How to resolve this error - too many queueable jobs added to the queue 2?
I've been looking for similar questions, but none of them applies to my scenario, so I'd be grateful if you can explain to me why my logic is failing, and what I can do in order to fix it.
I want to run every month a logic on Account records (>50k) : BATCHS
This logic will create X events on each account : Event Trigger For new Events, I need to sync the data with other system : @future method So, since Batchs cannot call other future methods, I decided to implement the @future logic inside a Queueable class.
Here is a snippet:
Batch
global class BATCH_GeneradorEventos implements Database.Batchable{
...
global void execute(Database.BatchableContext BC, Listscope) {
...
insert evs;
}
...
}
Event trigger
ID jobID = System.enqueueJob(new EventQueueableJob(Trigger.newMap.keySet()));
Queuable class
public class EventQueueableJob implements Queueable, Database.AllowsCallouts
{
...
public void execute(QueueableContext context)
{
// future methods and logic
}
}
The error that I'm getting is:
"Too many queueable jobs added to the queue: 2"
and it's giving me for every SerialBatch.
Is it because I'm doing an enqueueJob for every iteration of the Batch? If so, how can I fix/remodel it?
To resolve this error - too many queueable jobs added to the queue 2, check out this use case-
Given: Batch job execute() method that updates two records A and B
Given a Process Builder with two decision blocks / action group pairs that
execute upon changes to records A and B, respectively.

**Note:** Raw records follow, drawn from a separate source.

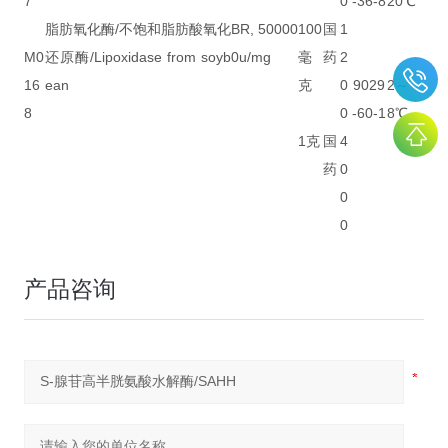
7
0
-36-8
20℃
脂肪氧化酶/不饱和脂肪酸氧化
BR, 50000
100
国
1
M0
还原酶/Lipoxidase from soyb
0u/mg
毫
药
2
16
ean
克
0
9029
2～
8
0
-60-1
8℃
1克
国
4
药
0
0
0
产品咨询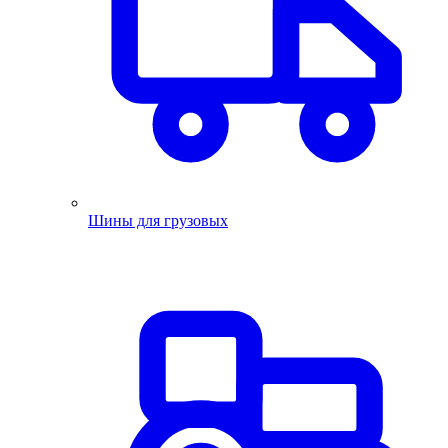
Шины для грузовых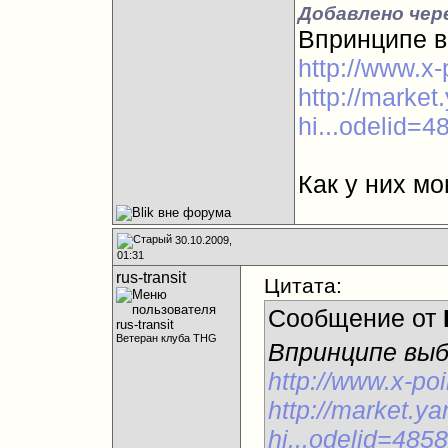
Добавлено чере
Впринципе 
http://www.x-
http://marke
hi...odelid=
Как у них м
30.10.2009,
01:31
rus-transit
Цитата:
Сообщение от
Ветеран клуба THG
Впринципе вы
http://www.x-poi
http://market.y
hi...odelid=485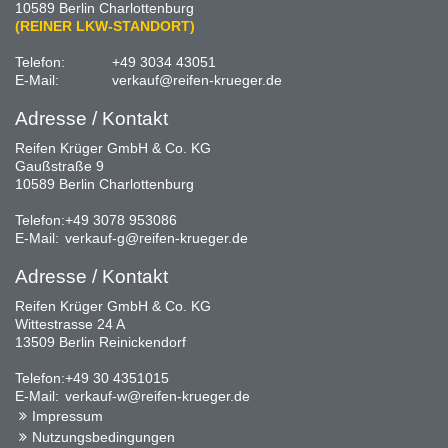
10589 Berlin Charlottenburg
(REINER LKW-STANDORT)
Telefon:
+49 3034 43051
E-Mail:
verkauf@reifen-krueger.de
Adresse / Kontakt
Reifen Krüger GmbH & Co. KG
Gaußstraße 9
10589 Berlin Charlottenburg
Telefon:
+49 3078 953086
E-Mail:
verkauf-g@reifen-krueger.de
Adresse / Kontakt
Reifen Krüger GmbH & Co. KG
Wittestrasse 24 A
13509 Berlin Reinickendorf
Telefon:
+49 30 4351015
E-Mail:
verkauf-w@reifen-krueger.de
Impressum
Nutzungsbedingungen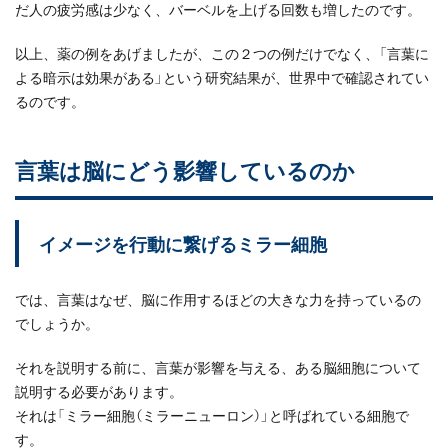
だ人の疲労感は少なく、バーベルを上げる回数も増したのです。
以上、薬の例をあげましたが、この２つの例だけでなく、「言葉に
よる暗示は効果がある」という研究結果が、世界中で確認されてい
るのです。
言葉は脳にどう影響しているのか
イメージを行動に繋げるミラー細胞
では、言葉はなぜ、脳に作用するほどの大きな力を持っているの
でしょうか。
それを説明する前に、言葉が影響を与える、ある脳細胞について
説明する必要があります。
それは「ミラー細胞（ミラーニューロン）」と呼ばれている細胞で
す。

That is decision block 1 applies to record A an decision block 2 applies to record B.
Given that the Process Builder action groups do either DML or call invocable apex. Underlying apex code then does a System.enqueueJob(...) Although Process Builder is bulkified, it is not bulkified across action groups. Thus, even if the action groups invoke the same invocable method or DML the same SobjectType, you will end up with two separate System.enqueueJob calls. Bottom line, code defensively before executing System.enqueueJob(..) as you might be surprised over time the context in which it is invoked. For example, in our use case, we had good unit tests that made sure that service X enqueued the job as expected; but no unit tests that checked to see if the service was called twice from a batchable context.